• [WHAT TO PRODUCE] Retype the records below exactly. Leave nothing out.
START DATASET RECORDS
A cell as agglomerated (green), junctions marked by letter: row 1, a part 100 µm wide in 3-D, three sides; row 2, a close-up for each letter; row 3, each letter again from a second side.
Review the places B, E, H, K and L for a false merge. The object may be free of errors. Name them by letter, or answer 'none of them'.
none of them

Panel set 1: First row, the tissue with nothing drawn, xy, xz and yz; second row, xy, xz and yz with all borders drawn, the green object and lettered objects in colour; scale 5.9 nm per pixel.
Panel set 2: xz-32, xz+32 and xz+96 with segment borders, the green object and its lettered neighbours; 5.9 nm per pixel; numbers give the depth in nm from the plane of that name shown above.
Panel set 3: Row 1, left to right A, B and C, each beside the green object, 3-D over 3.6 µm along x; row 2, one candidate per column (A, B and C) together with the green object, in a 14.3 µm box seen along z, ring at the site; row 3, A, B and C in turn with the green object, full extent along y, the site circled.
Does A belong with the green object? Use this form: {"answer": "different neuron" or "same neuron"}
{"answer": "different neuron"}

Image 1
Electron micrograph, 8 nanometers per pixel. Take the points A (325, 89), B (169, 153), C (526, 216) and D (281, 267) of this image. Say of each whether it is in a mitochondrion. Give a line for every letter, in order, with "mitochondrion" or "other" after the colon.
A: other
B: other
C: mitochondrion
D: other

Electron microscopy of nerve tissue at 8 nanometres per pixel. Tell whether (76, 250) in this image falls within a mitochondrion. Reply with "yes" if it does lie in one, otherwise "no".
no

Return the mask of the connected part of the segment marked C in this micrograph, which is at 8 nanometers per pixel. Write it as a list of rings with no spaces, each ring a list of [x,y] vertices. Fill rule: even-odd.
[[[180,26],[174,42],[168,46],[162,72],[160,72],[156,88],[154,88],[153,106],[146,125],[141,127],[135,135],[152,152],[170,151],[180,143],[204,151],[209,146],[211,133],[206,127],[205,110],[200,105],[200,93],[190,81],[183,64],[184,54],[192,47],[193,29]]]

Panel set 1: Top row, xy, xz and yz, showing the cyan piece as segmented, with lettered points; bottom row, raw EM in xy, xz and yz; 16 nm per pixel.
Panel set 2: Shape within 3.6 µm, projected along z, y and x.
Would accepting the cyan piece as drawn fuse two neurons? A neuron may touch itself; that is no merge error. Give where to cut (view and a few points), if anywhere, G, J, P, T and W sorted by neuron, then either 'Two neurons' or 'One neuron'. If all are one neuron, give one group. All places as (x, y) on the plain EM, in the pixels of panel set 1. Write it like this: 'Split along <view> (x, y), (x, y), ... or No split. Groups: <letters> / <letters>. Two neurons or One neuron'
END DATASET RECORDS
• [RESPONSE]
A cell as agglomerated (green), junctions marked by letter: row 1, a part 100 µm wide in 3-D, three sides; row 2, a close-up for each letter; row 3, each letter again from a second side.
Review the places B, E, H, K and L for a false merge. The object may be free of errors. Name them by letter, or answer 'none of them'.
none of them

Panel set 1: First row, the tissue with nothing drawn, xy, xz and yz; second row, xy, xz and yz with all borders drawn, the green object and lettered objects in colour; scale 5.9 nm per pixel.
Panel set 2: xz-32, xz+32 and xz+96 with segment borders, the green object and its lettered neighbours; 5.9 nm per pixel; numbers give the depth in nm from the plane of that name shown above.
Panel set 3: Row 1, left to right A, B and C, each beside the green object, 3-D over 3.6 µm along x; row 2, one candidate per column (A, B and C) together with the green object, in a 14.3 µm box seen along z, ring at the site; row 3, A, B and C in turn with the green object, full extent along y, the site circled.
Does A belong with the green object? Use this form: {"answer": "different neuron" or "same neuron"}
{"answer": "different neuron"}

Image 1
Electron micrograph, 8 nanometers per pixel. Take the points A (325, 89), B (169, 153), C (526, 216) and D (281, 267) of this image. Say of each whether it is in a mitochondrion. Give a line for every letter, in order, with "mitochondrion" or "other" after the colon.
A: other
B: other
C: mitochondrion
D: other

Electron microscopy of nerve tissue at 8 nanometres per pixel. Tell whether (76, 250) in this image falls within a mitochondrion. Reply with "yes" if it does lie in one, otherwise "no".
no

Return the mask of the connected part of the segment marked C in this micrograph, which is at 8 nanometers per pixel. Write it as a list of rings with no spaces, each ring a list of [x,y] vertices. Fill rule: even-odd.
[[[180,26],[174,42],[168,46],[162,72],[160,72],[156,88],[154,88],[153,106],[146,125],[141,127],[135,135],[152,152],[170,151],[180,143],[204,151],[209,146],[211,133],[206,127],[205,110],[200,105],[200,93],[190,81],[183,64],[184,54],[192,47],[193,29]]]

Panel set 1: Top row, xy, xz and yz, showing the cyan piece as segmented, with lettered points; bottom row, raw EM in xy, xz and yz; 16 nm per pixel.
Panel set 2: Shape within 3.6 µm, projected along z, y and x.
Would accepting the cyan piece as drawn fuse two neurons? A neuron may touch itself; that is no merge error. Give where to cut (view and a few points), if anywhere, G, J, P, T and W sorted by neuron, then either 'Two neurons' or 'One neuron'. If all are one neuron, give one group. All places as (x, y) on the plain EM, in the pixels of panel set 1. Write it like this: 'Split along <view> (x, y), (x, y), ... or No split. Groups: <letters> / <letters>. Two neurons or One neuron'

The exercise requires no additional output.